### YOUR GOAL
Make an exact copy of the listing below. Pictures stay out of it.

### DATA FOR PROCESSING
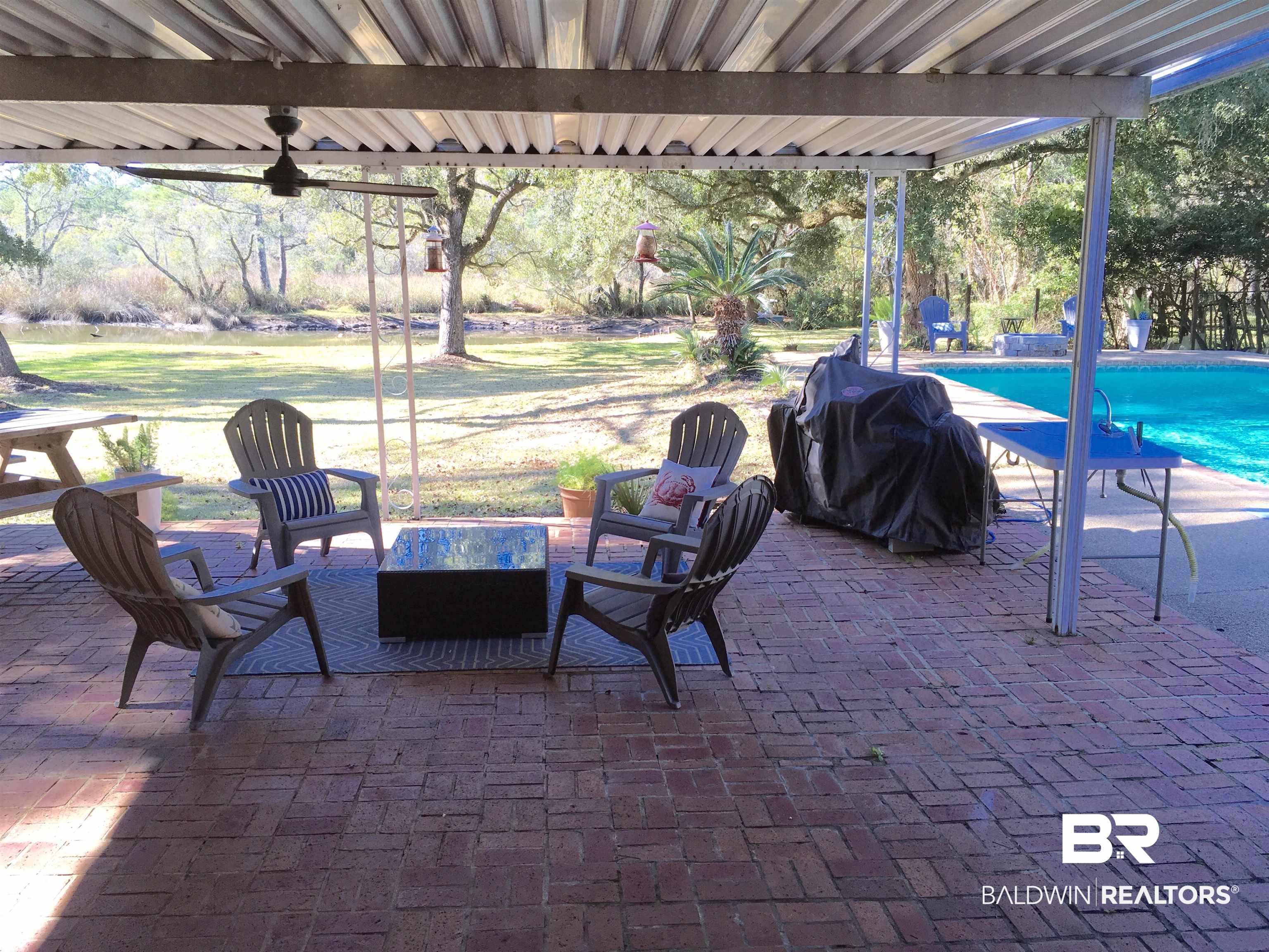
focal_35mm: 29
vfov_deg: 48.2
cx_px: 634
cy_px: 476
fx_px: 1063
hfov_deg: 61.7
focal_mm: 4.15
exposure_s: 1/176
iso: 25
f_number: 2.2
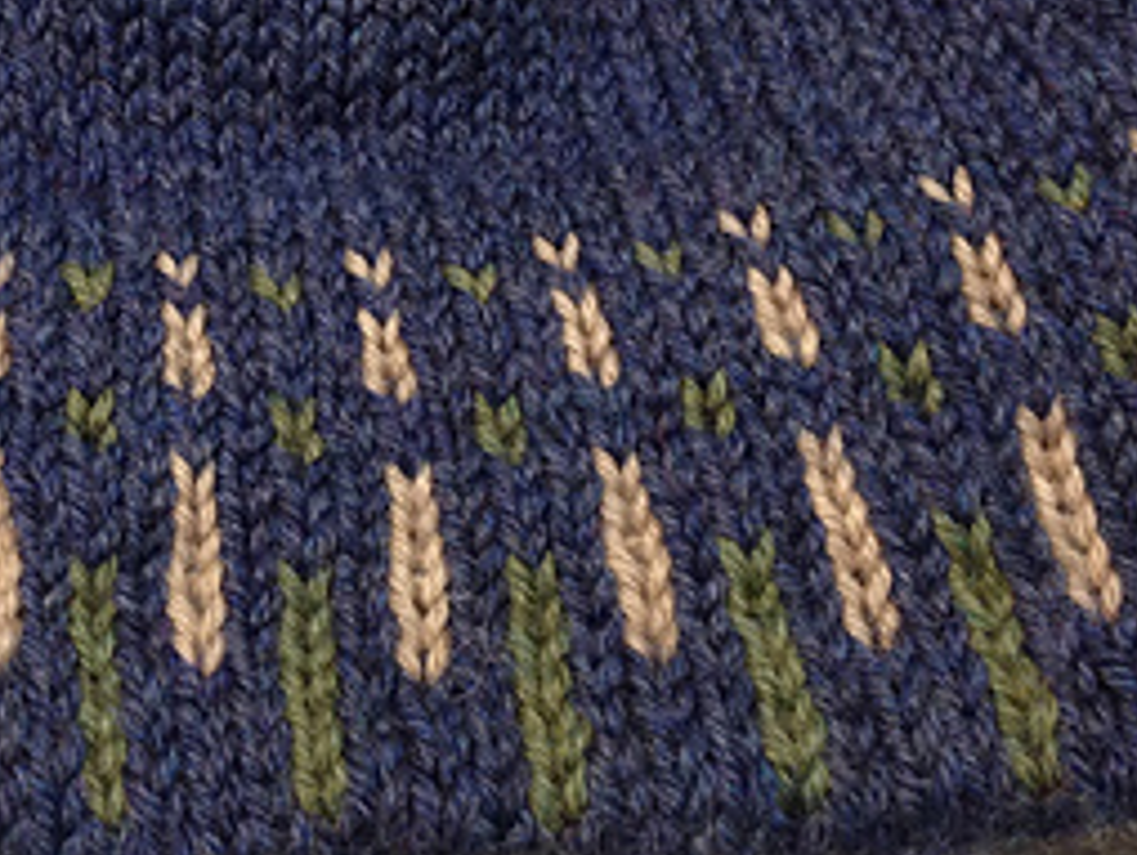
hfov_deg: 22.9
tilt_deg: -65.4
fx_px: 2729
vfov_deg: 17.5
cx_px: 81
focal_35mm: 83
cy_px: 54
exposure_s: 1/20
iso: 125
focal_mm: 4.12
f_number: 2.4
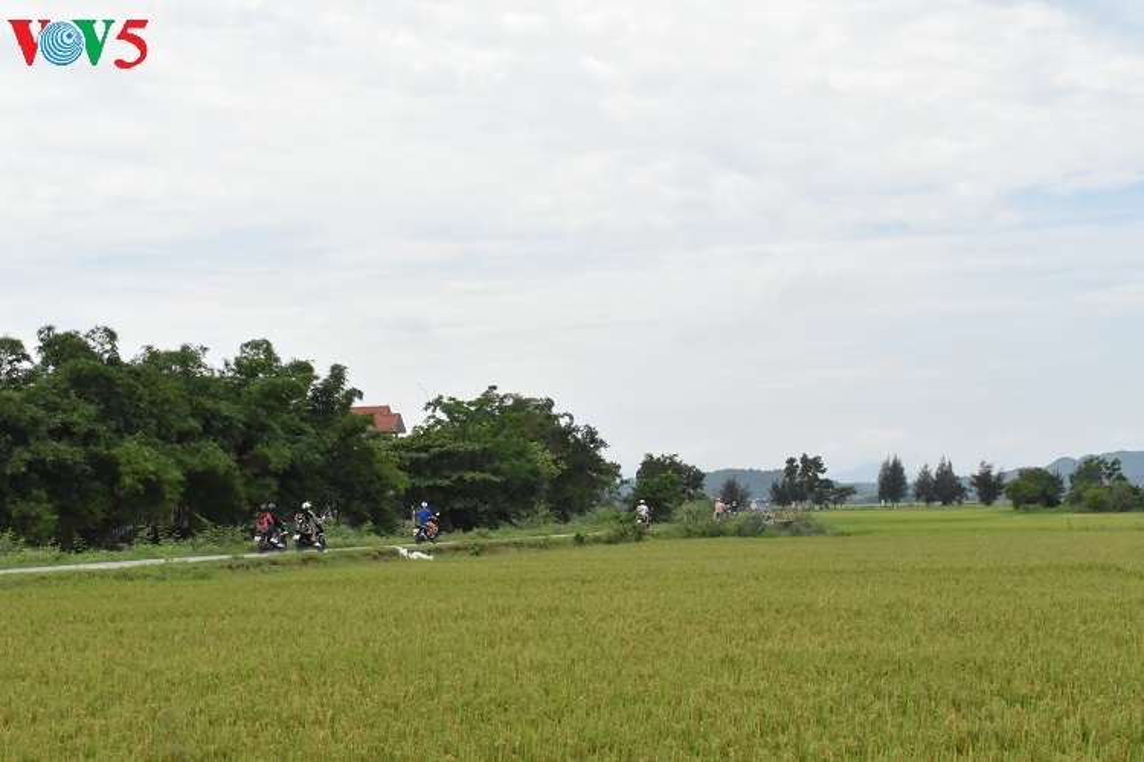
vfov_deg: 28.9
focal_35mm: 46
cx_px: 572
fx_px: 1478
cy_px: 381
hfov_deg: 42.3
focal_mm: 31
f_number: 20
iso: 3200
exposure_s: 1/1600
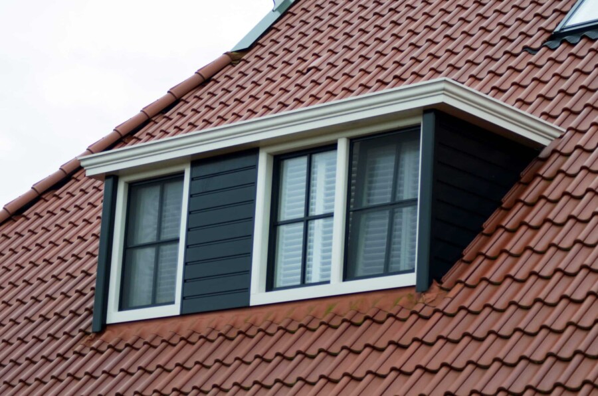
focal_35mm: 105
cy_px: 198
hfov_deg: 19.5
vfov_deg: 13.0
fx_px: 1740
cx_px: 299
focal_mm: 70
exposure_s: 1/400
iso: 400
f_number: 5
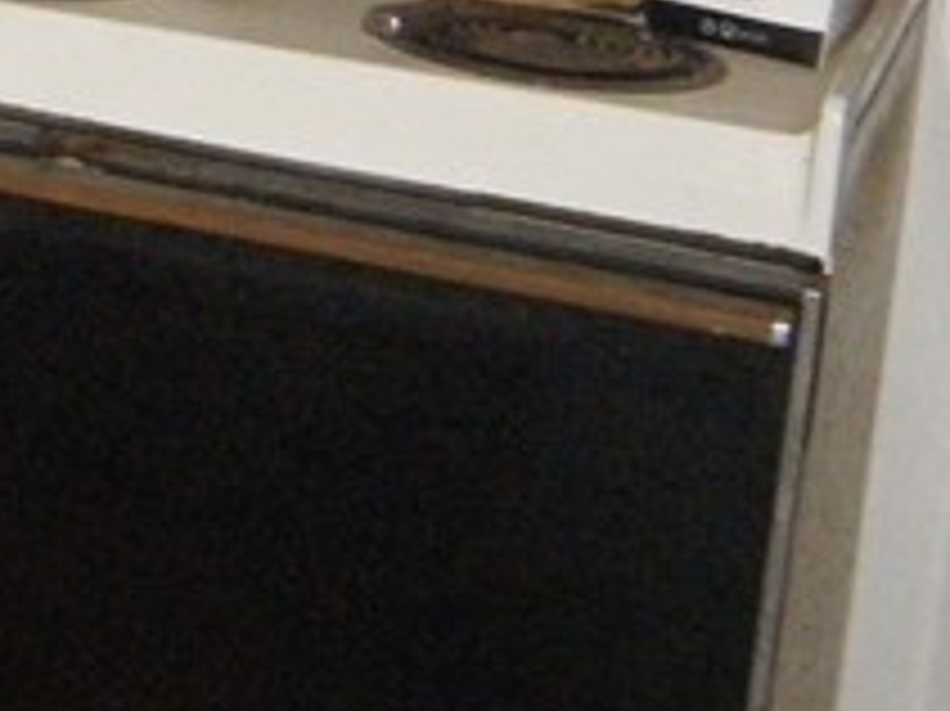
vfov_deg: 11.2
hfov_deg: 12.4
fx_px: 3456
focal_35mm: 126
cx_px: -1310
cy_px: -450
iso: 400
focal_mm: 4.6
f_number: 3.2
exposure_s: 1/13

### YOUR RESPONSE
focal_35mm: 29
vfov_deg: 48.2
cx_px: 634
cy_px: 476
fx_px: 1063
hfov_deg: 61.7
focal_mm: 4.15
exposure_s: 1/176
iso: 25
f_number: 2.2
hfov_deg: 22.9
tilt_deg: -65.4
fx_px: 2729
vfov_deg: 17.5
cx_px: 81
focal_35mm: 83
cy_px: 54
exposure_s: 1/20
iso: 125
focal_mm: 4.12
f_number: 2.4
vfov_deg: 28.9
focal_35mm: 46
cx_px: 572
fx_px: 1478
cy_px: 381
hfov_deg: 42.3
focal_mm: 31
f_number: 20
iso: 3200
exposure_s: 1/1600
focal_35mm: 105
cy_px: 198
hfov_deg: 19.5
vfov_deg: 13.0
fx_px: 1740
cx_px: 299
focal_mm: 70
exposure_s: 1/400
iso: 400
f_number: 5
vfov_deg: 11.2
hfov_deg: 12.4
fx_px: 3456
focal_35mm: 126
cx_px: -1310
cy_px: -450
iso: 400
focal_mm: 4.6
f_number: 3.2
exposure_s: 1/13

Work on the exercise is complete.